Теперь, когда все его бывшие жены переселились к своим новым мужьям, в женской стороне дома было необычайно тихо. И хотя можно было выбирать любую из комнат, Нушафарин осталась в своей, в которую когда-то вошла младшей женой ходжи Хатема.

Она полулежала на суфе[12 - Суфа – невысокая тахта.], играя рассыпанными жемчужинами. Она была в лёгкой накидке, охлаждающей тело и совсем не скрывающей его, и Хатем замер на мгновение, подумав, как ужаснулся бы устад, увидев такое бесстыдство. Он присел рядом, обнял её за плечи, свою Нушафарин, «происходящую из источника сладости», закрыв глаза, глубоко втянул запах благовоний и опьянел от охватывающего его чувства.

– Я действительно безумец, – прошептал он. – Я не прочёл устаду ещё одно четверостишие этого проницательного Хайама:

Мы похожи на циркуль, вдвоём, на траве:
Головы у единого тулова две,
Полный круг совершаем, на стержне вращаясь,
Чтобы снова совпасть головой к голове.

Тебе нравится?

И он коснулся губами горячих ждущих губ.

Но тут какой-то шум раздался во дворе, он становился всё громче, грозно приближался, и Нушафарин, испуганно вскрикнув, прижалась к нему, потом вскочила, бросилась к двери. И Хатем, не понимая, что её так испугало, выглянул во двор, удивился этому множеству чем-то разгневанных людей, но не успел ничего приказать слугам, маленькая рука обхватила его ладонь и потянула за собой…

– Господи, да что же это такое, ласочки вы мои, – приговаривала Войкова, всплёскивая руками и глядя на неподвижно лежащих.

Над Гурьевым, упавшим навзничь у самой стены, стояла на коленях, раскачиваясь, Ирочка Беловёрстова. Она и нашла их утром и сейчас никому не смогла бы объяснить, что привело её именно на это место.

Надя лежала недалеко от Гурьева и, казалось, пыталась дотянуться до него: её рука почти касалась его руки.

– Что же это делается, – причитала Войкова, искренне жалея вместе со всеми себя. – Ох, мамочка-мамулька…
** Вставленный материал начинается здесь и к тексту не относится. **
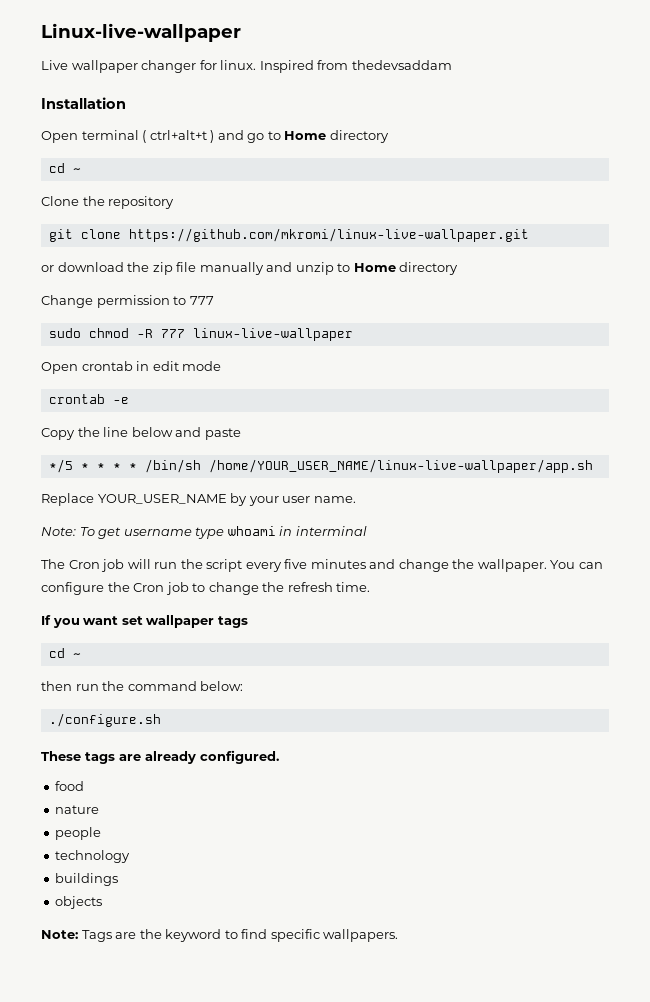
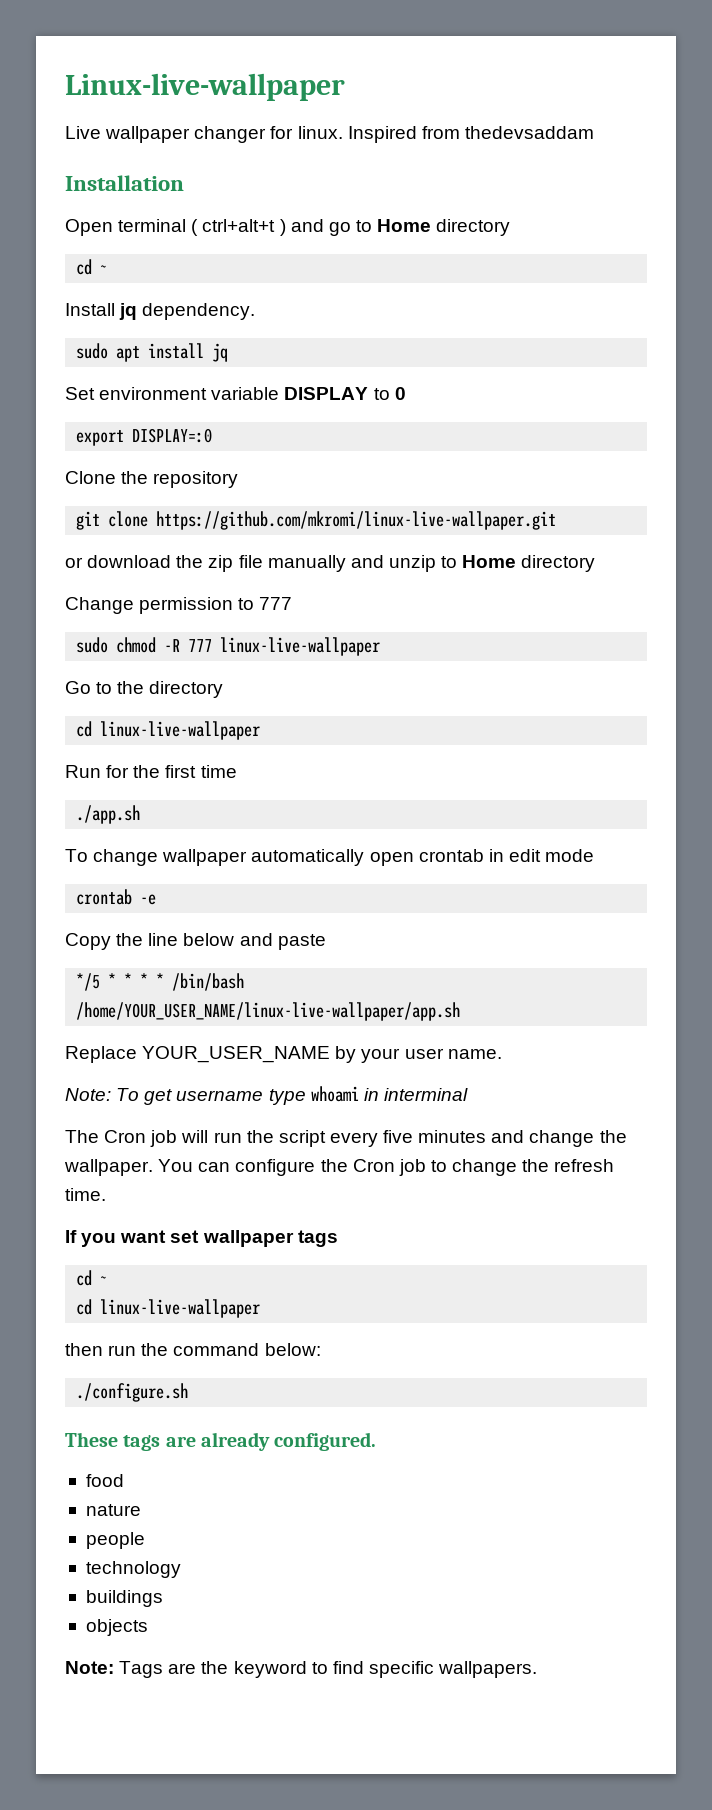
(81, 170) none -> [65,303,256,320] [76,343,229,362] [65,387,406,400] [76,428,213,446] // Install jq dependency. // sudo apt install jq // Set environment variable DISPLAY to 0 // export DISPLAY=:0
[41,362,78,374] Open -> [65,681,224,698] [76,721,261,740] [65,765,237,778] [76,805,141,824] [65,849,414,866] Go to the directory // cd linux-live-wallpaper // Run for the first time // ./app.sh // To change wallpaper automatically open
[144,459,201,473] /bin/sh -> [172,973,245,991] /bin/bash
(81, 655) none -> [76,1299,261,1318] // cd linux-live-wallpaper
Она приподняла Надю, взвалила её на плечо, оглянулась на Ирочку Беловёрстову, вздохнула: не помощница – и пошла к палатке, откуда, еле передвигая ноги, приближался бледный Еремей Осипович, никакой уж мужик. Она так и сказала Кире Евсеевне, опуская Надю рядом с ней. И та, кремень-баба, хоть сама еле живая, пробасила: «какого дьявола, гулять надумали…» – стала хлопать Надю по щекам, заставляя отпить из кружки тёплой мутной воды, и добилась-таки своего, Надя охнула, задышала, не открывая глаз.

– Ну, я пошла, – сообщила Войкова, уважая эту худую как доска бабу, и двинулась обратно, где Еремей Осипович то пытался тащить неподвижного Гурьева, то приподнимал всё ещё сидящую Ирочку Беловёрстову.

– Подсоби, – сказала Войкова, подхватывая Гурьева под руки.

И Еремей Осипович засуетился, засновал вокруг, не зная, что делать, пока она не приказала:

– Ноги подымай, ноги…

Они потащили Гурьева по песку, оставляя округлый след, и Ирочка Беловёрстова наконец поднялась, пошла за ними, блестя большими глазами.

– Сдохнешь тут с вами, – не выдержала Войкова, когда Гурьева дотащили и передали Кире Евсеевне, начавшей делать с Гурьевым то же, что только что она проделывала с Надей. – Дохлые все, жуть…

И отошла в сторонку, потому что тошнота делала её слабой…

Гурьев открыл глаза.

Долго водил ими по сторонам, пока не увидел Надю, уже сидящую, обхватившую лицо ладонями. Коснулся пальцами её бедра и только потом попил из кружки.

– Оклемались, – недовольно произнесла Кира Евсеевна. – Нашли время гулять.

– Сирош?.. – спросил Гурьев. – Приступ?..

– А что Сирош? Этот злыдень чай, поди, хлещет, – вернулась Войкова. – Сидит ваш Сирош в тенёчке и в ус не дует…

– Обморок, – сказала Кира Евсеевна. – От слабости. Скрутило нас чего-то…

Гурьев попытался подняться.

Еремей Осипович стал помогать.

Ирочка Беловёрстова страдающе смотрела на них.

– Вот и всё, – произнесла Надя, ни к кому не обращаясь.

Вставший Гурьев положил ей на плечо руку.

– Тебе лучше? – спросил он.

Надя кивнула.

– Ты меня вытащила?

Она молчала.

Гурьев обвёл взглядом пустыню, стену…

– Завтра Сирош должен прийти. Завтра, – твёрдо сказал он. – Это радиация. Мы хватанули рентгены…

– Я поняла это, – сказала Кира Евсеевна. – Я поняла это ночью.